• U.S.

Records: Nun’s Story

3 minute read
TIME

Two years ago, a battered, rattling two-cylinder Citroën stopped outside the offices of the Philips record company in Brussels, and two nuns got out. Inside, the older one did all the talking. “You see, we have these retreats for young girls at our Fichermont monastery, and in the evenings we sing songs composed by Sister Luc-Gabrielle here.” She gestured at her round-faced, bespectacled companion. “The songs are such a hit with our girls, they ask us to transcribe them.” Would the company make a record and a hundred or so copies, which the sisters could give as gifts? The sisters were ready to pay. Sorry, said the record men in effect, you have hit us during the Christmas rush.

Slipstream. Three months later, the nuns tried phoning. Would the company make the records now? Philips gave in, and Sister Luc-Gabrielle arrived with a new guitar and a chorus of four, habited in black and white. During recording sessions, Sister Luc-Gabrielle made little nunnish jokes to ease the strain, and at lunchtime all five sisters would repair to a nearby monastery for prayer and refreshment.

When Philips executives heard the recorded songs, they flipped. The songs of Sister Luc-Gabrielle were light, melodic, and as gently pleasing as the sounds of a country evening. Instead of the few pressings requested, Philips turned out thousands, sent them out into the commercial slipstream as the album of “Soeur Sourire” (Sister Smile). Almost instantly, Soeur Sourire became a byword throughout Belgium, The Netherlands, France, Spain, Canada, Switzerland and Germany.

Well Adapted. But when Philips tried the album—calling it The Singing Nun—in the U.S. last summer, it went nowhere. Philips then tried an old sales stimulus, taking two songs from it and putting out a 45-r.p.m. single. One side is called Dominique, and it has taken off like a grass fire. U.S. teen-agers are mad for the singing nun, even though Dominique is in French, and few are aware that the song lauds the virtues of the founder of the Dominican order. More than 400,000 have sold in three weeks, and the full Singing Nun album, thus primed, has now sold 300,000.

Sister Luc-Gabrielle is 30, blue-eyed, friendly and full of common sense. She is an odd competitor for the Bobby Darins and the Paul Ankas, as anyone would agree who could see her in her heavy shoes and grey apron with a big knife cleaning sugar beets on the convent farm. “She’s wonderfully well adapted to Dominican life,” says a fellow sister who acts as her manager. “She’s very joyful, and holy joy is the principal trait St. Dominic wanted to infuse in his order.”
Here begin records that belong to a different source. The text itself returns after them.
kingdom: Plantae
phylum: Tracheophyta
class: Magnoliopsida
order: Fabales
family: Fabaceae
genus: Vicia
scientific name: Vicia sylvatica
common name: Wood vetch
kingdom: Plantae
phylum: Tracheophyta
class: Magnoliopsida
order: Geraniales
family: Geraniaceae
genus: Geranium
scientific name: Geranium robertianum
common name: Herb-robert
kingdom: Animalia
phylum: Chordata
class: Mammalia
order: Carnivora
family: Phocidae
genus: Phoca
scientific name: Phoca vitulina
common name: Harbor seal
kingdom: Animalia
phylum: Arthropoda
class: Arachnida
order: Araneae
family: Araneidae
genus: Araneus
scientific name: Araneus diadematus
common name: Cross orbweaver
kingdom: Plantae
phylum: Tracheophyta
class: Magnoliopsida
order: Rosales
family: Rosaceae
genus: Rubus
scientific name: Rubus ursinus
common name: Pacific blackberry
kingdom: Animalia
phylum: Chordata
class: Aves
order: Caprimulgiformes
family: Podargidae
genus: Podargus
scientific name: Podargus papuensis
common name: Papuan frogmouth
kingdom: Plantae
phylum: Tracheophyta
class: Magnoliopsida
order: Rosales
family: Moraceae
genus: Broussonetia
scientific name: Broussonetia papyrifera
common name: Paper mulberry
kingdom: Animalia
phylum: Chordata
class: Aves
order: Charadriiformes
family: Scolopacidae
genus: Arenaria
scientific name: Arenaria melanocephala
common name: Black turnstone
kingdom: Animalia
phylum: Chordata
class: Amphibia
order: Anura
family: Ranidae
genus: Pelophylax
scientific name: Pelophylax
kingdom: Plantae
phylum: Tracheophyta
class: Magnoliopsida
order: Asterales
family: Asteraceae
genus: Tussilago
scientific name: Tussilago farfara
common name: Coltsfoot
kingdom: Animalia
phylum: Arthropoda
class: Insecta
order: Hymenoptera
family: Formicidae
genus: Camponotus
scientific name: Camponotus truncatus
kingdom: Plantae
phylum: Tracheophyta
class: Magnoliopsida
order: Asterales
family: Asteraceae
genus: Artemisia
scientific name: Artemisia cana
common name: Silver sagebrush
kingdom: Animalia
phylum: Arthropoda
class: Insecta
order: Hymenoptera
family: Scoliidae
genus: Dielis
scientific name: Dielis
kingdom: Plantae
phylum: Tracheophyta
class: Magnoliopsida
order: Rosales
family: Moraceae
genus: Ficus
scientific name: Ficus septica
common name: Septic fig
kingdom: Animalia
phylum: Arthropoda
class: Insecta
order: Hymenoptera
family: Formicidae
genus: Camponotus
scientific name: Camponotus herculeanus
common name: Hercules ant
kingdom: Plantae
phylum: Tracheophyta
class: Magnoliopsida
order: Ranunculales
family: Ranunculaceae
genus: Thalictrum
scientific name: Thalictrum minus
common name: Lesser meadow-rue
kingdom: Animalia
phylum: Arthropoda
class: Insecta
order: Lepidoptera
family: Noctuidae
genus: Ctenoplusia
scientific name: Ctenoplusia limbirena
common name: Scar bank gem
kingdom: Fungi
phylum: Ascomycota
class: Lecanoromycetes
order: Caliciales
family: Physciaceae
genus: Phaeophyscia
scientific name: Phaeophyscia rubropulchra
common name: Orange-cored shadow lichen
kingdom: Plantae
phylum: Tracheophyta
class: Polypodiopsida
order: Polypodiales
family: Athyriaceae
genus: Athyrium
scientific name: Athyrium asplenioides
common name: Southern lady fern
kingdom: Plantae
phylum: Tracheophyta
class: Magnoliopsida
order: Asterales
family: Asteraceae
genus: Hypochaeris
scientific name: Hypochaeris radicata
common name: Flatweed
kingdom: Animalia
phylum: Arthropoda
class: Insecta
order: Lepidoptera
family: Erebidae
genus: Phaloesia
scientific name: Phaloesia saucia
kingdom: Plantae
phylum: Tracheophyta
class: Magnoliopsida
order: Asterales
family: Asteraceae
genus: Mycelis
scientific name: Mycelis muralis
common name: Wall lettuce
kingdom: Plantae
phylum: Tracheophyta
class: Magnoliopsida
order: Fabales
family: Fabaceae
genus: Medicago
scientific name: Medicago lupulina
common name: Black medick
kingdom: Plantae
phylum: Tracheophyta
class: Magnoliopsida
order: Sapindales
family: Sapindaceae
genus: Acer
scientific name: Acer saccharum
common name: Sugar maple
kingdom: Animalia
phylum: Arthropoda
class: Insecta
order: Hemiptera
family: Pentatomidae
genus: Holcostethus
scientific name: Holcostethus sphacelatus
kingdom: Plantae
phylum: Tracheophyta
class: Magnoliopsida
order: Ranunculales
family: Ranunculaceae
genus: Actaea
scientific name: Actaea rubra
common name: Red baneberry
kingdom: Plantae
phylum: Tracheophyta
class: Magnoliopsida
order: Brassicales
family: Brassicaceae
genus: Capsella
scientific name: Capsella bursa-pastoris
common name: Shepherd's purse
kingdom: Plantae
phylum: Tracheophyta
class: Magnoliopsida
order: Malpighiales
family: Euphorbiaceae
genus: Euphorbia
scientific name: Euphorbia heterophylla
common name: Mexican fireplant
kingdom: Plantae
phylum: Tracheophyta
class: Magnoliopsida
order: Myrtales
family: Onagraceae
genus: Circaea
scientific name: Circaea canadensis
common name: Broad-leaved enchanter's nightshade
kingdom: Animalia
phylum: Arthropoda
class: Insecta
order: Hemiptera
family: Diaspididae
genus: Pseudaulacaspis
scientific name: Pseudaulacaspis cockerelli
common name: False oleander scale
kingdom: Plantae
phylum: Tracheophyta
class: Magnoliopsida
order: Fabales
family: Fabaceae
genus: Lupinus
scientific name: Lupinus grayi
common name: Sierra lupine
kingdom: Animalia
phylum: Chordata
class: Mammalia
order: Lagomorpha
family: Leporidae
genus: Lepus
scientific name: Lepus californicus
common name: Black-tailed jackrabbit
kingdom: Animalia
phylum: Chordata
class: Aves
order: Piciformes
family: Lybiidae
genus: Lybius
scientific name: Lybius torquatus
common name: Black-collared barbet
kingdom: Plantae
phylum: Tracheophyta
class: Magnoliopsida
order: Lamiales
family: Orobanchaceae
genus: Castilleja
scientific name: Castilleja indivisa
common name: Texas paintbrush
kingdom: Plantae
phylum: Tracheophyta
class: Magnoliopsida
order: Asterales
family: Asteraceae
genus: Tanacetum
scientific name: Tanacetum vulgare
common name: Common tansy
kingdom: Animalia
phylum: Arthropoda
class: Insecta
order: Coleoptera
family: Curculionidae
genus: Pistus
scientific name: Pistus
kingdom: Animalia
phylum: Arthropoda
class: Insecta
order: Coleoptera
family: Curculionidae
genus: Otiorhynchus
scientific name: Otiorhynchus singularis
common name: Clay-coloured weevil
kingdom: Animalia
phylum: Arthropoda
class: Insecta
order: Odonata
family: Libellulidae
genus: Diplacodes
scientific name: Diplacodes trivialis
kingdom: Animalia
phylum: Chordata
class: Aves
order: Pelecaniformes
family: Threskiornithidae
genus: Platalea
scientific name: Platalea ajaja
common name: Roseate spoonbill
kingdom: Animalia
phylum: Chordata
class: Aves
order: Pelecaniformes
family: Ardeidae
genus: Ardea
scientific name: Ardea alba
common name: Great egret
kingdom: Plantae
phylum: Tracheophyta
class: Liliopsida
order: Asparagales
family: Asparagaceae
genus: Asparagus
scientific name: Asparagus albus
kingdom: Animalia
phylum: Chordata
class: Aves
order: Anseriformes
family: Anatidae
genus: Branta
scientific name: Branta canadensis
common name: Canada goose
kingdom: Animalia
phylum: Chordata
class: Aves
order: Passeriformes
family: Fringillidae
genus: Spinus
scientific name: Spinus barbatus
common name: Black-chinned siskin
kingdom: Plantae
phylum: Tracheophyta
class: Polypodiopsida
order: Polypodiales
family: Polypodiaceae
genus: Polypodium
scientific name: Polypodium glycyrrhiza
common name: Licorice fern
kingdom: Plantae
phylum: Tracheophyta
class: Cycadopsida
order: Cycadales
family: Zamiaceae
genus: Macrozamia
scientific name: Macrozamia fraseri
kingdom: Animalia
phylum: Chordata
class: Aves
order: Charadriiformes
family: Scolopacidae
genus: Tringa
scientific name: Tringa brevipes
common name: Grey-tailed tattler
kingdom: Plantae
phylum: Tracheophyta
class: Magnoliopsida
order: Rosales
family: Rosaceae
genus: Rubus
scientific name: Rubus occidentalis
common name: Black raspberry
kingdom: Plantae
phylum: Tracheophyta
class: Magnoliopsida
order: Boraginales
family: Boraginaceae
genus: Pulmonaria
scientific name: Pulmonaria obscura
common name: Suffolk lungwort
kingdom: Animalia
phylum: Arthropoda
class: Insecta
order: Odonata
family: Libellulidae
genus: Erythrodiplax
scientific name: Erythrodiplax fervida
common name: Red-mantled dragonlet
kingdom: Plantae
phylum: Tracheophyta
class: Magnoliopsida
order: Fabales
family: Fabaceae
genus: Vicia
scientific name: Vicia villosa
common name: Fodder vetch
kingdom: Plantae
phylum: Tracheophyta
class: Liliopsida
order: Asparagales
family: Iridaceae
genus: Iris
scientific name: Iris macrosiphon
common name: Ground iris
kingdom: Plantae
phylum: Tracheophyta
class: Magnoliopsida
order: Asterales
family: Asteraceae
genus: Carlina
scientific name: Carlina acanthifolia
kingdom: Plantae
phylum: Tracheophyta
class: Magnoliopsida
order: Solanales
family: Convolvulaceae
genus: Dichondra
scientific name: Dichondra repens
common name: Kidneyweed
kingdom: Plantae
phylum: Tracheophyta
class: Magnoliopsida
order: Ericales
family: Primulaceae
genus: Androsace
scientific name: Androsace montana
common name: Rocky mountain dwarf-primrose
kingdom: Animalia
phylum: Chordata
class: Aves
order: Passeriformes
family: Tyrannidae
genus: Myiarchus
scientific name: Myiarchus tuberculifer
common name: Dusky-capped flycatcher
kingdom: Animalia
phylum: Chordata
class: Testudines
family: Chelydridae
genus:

The songs will eventually earn about $100,000 for the Dominicans. The money will be spent on foreign missions, including one to South America, where Sister Luc-Gabrielle will be sent when she finishes her training. Meanwhile, when reporters and photographers seek her out, she shies away. “I don’t like all that,” she says. “Missionary work is far more important.”